(Indoor object tracking data)

=== Section Start ===

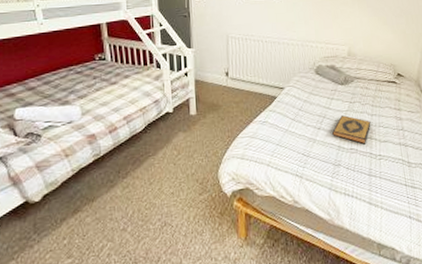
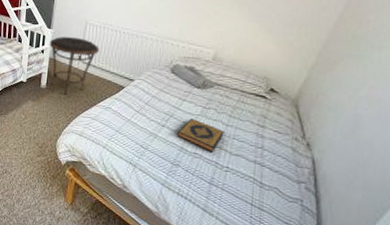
side table: none [192,53,245,118] -> present [49,36,99,95]

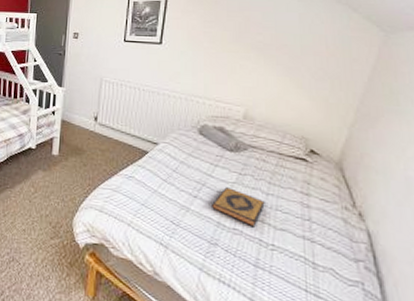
side table: present [49,36,99,95] -> none [60,95,117,163]

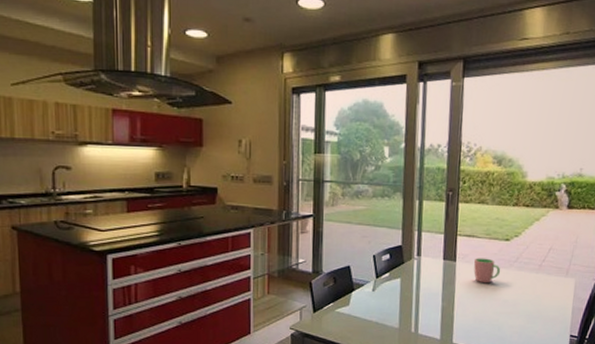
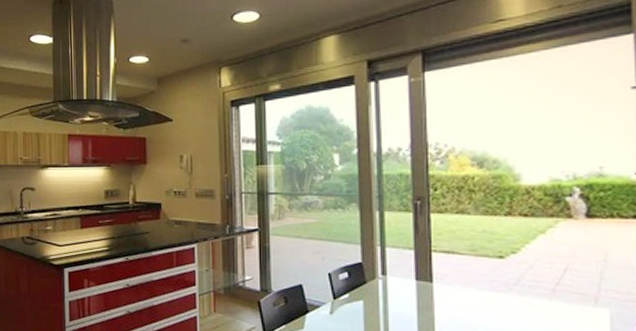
cup: present [474,258,501,282] -> none [458,278,496,309]

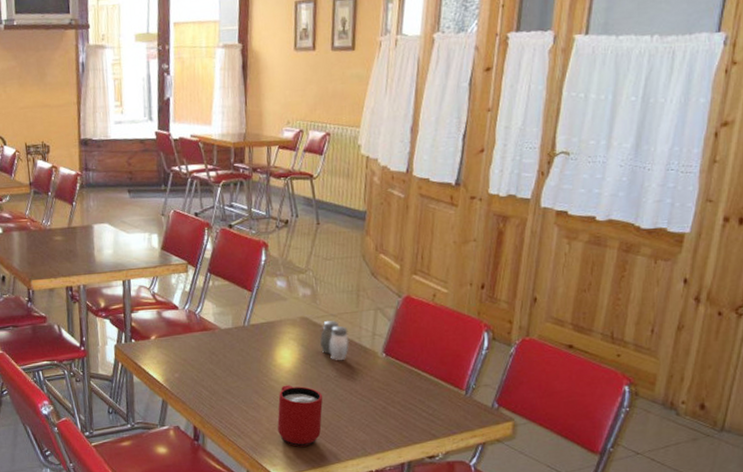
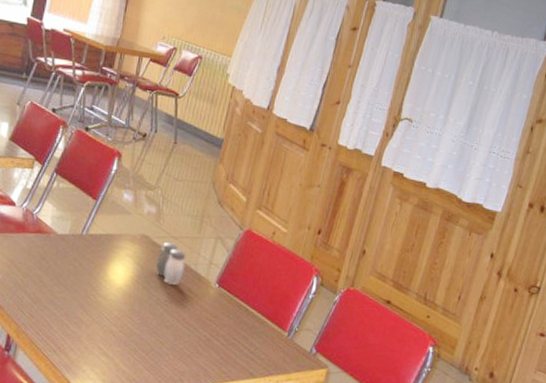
mug: present [277,385,323,447] -> none [97,303,150,371]

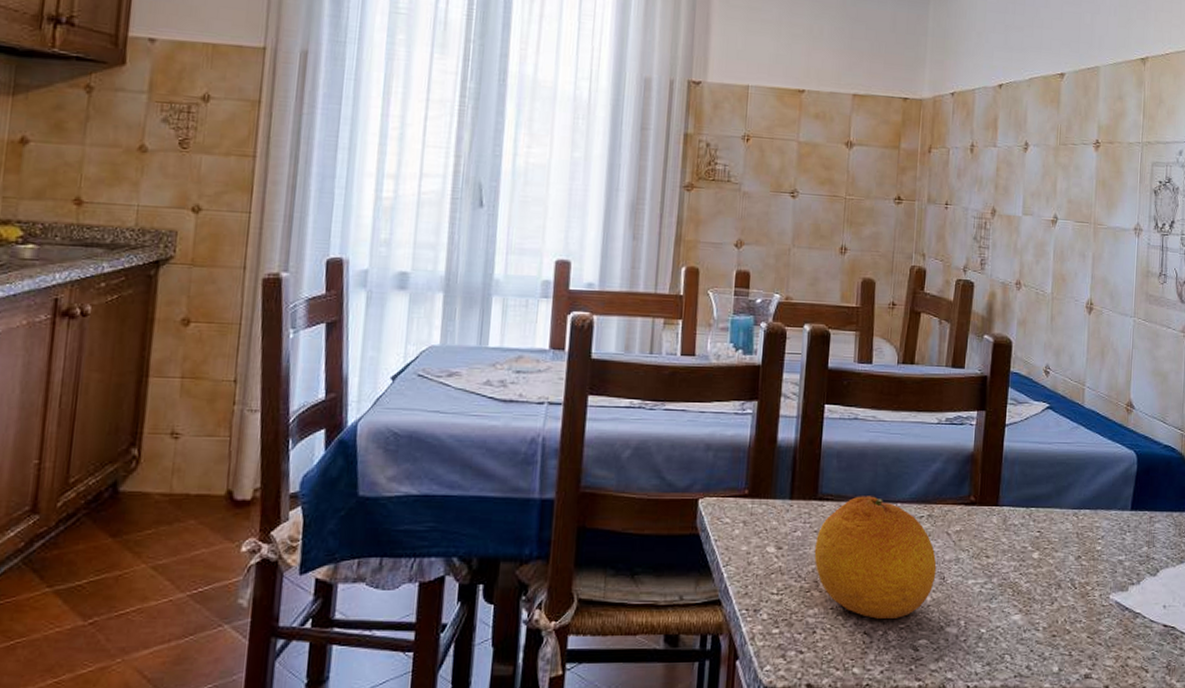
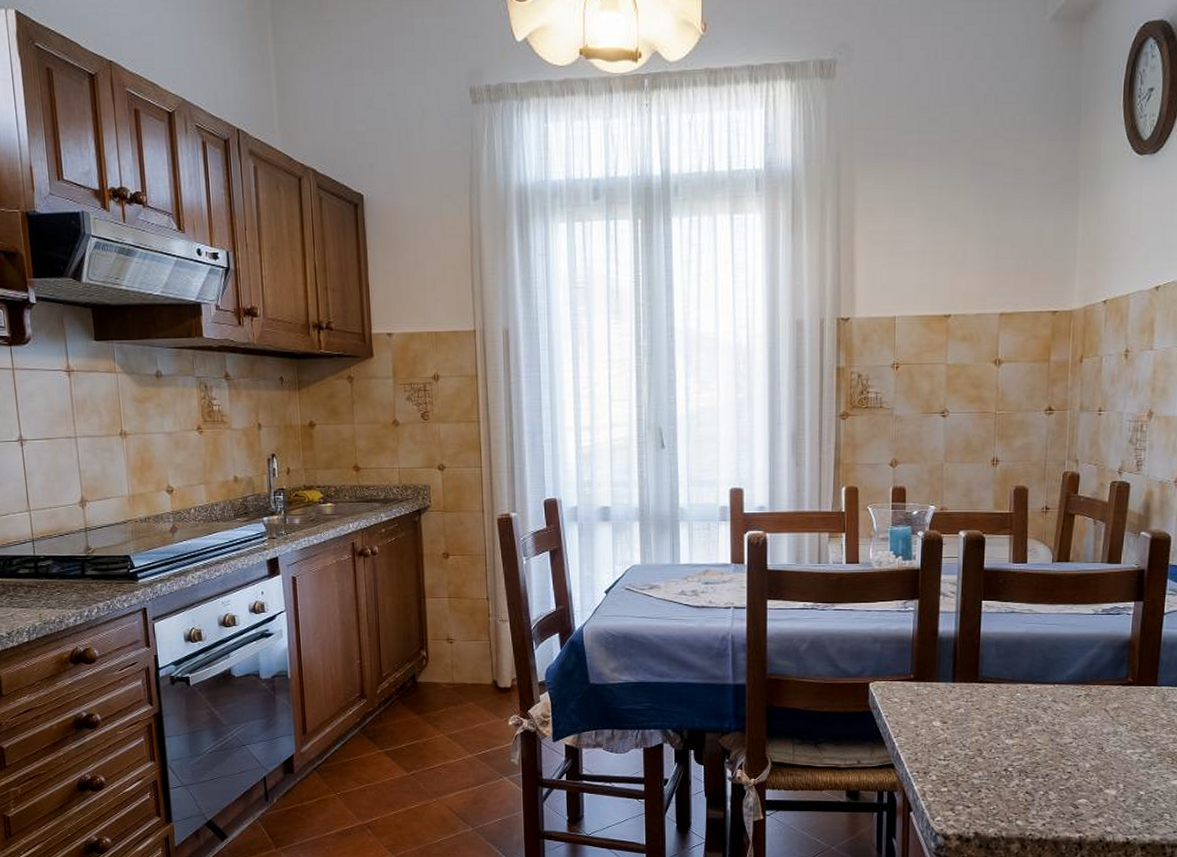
fruit: present [814,496,937,619] -> none [977,678,1095,781]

=== Section End ===

● **WORK INSTRUCTIONS**
Pictures aside, return all the entries above exactly.

● **EXERCISE SOLUTION**
side table: none [192,53,245,118] -> present [49,36,99,95]

side table: present [49,36,99,95] -> none [60,95,117,163]

cup: present [474,258,501,282] -> none [458,278,496,309]

mug: present [277,385,323,447] -> none [97,303,150,371]

fruit: present [814,496,937,619] -> none [977,678,1095,781]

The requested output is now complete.